Furthermore, in the embodiment, the shift operation is performed using a control lever, but a pneumatic, negative pressure, hydraulic, or electric shift actuator may be used, and a manual method using a selection button may be used, or the vehicle speed may be controlled manually.

An automatic shift method based on engine output or the like may also be used.

(Effects of the Invention) - As explained above, in the transmission operation mechanism of the present invention, it is possible to set the loss stroke while leaving the shift fork behind during the initial stroke, and moreover, during the shift stroke, the shift fork can be adjusted depending on the lever ratio. Since the configuration is such that the stroke amount can be increased, it is possible to set the loss stroke without increasing the shift operation amount to the control lever or the shift actuator.

Also, during the initial stroke when the loss stroke is set, the shift fork will be left behind, so
There is no need to adjust the meshing interval of the gears, and there is no need to lengthen the transmission body in the axial direction.

Furthermore, in the embodiment, the shift fork is a reverse shift fork, and the device is activated and operated to prevent gear noise and heat during a loss stroke, so gear noise is prevented during a reverse shift, and the reverse shift can be performed smoothly. I can do this.

[Brief explanation of drawings]

Fig. 1 is an overall view showing the operating mechanism of a transmission according to an embodiment of the present invention, Fig. 2 is a skeleton showing a transmission to which the operating mechanism of the embodiment is applied, and Figs. 1 and 3 are operations of the embodiment.
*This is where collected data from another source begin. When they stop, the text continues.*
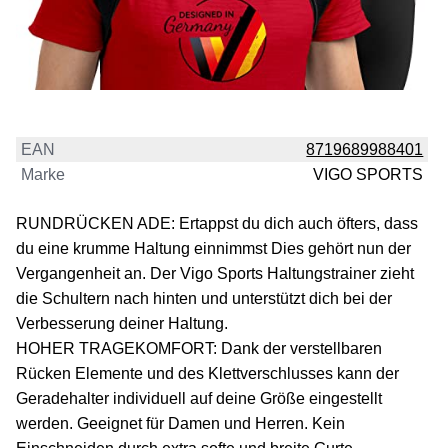
EAN
8719689988401
Marke
VIGO SPORTS
RUNDRÜCKEN ADE: Ertappst du dich auch öfters, dass
du eine krumme Haltung einnimmst Dies gehört nun der
Vergangenheit an. Der Vigo Sports Haltungstrainer zieht
die Schultern nach hinten und unterstützt dich bei der
Verbesserung deiner Haltung.
HOHER TRAGEKOMFORT: Dank der verstellbaren
Rücken Elemente und des Klettverschlusses kann der
Geradehalter individuell auf deine Größe eingestellt
werden. Geeignet für Damen und Herren. Kein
FIG. 4 is a side view showing the main parts of the operating mechanism of the embodiment; FIG. 5 is a side view showing the gear noise prevention device of the operating mechanism of the embodiment; FIGS. FIG. 8 is a diagram showing the operating state of the rotary lever in the operating mechanism of the embodiment.・23... Control lever 28... Reverse-5 speed shift bracket (shift bracket) 31... Reverse-5 speed fork rod (fork rod) 34... Reverse-5 speed shift fork (shift fork) 35 ...Rotating lever 41 - gate - 1st pin 42 ... 2nd pin 43 ... - 3rd pin 44 ... Support plate (case side member) it, see 2.
... Distance between fulcrums t ... Loss stroke clearance patent application Nissan Motor Co., Ltd.

Claims (1)

[Scope of Claims] 1) A transmission operation mechanism configured such that a shift bracket and a shift fork are provided on a fork rod, and the shift fork makes a shift stroke in response to a shift operation, comprising: One end is provided to be slidable relative to the fork rod, a rotating lever is interposed between the shift bracket and the shift fork, and one end of the rotating lever and the case side member are supported by a first pin. , the other end side of the rotating lever, the shift bracket and the shift fork are supported by a second pin and a third pin, and the distance between the first pin and the third pin is smaller than the distance between the supporting points of the first pin and the second pin. In addition to increasing the distance between the fulcrums, a loss stroke gap is formed between the second pin and the rotating lever to allow only the shift bracket to move slightly in the shift direction during the initial stroke. Transmission operating mechanism. 2) The transmission operating mechanism according to claim 1, wherein the shift fork is a reverse shift fork.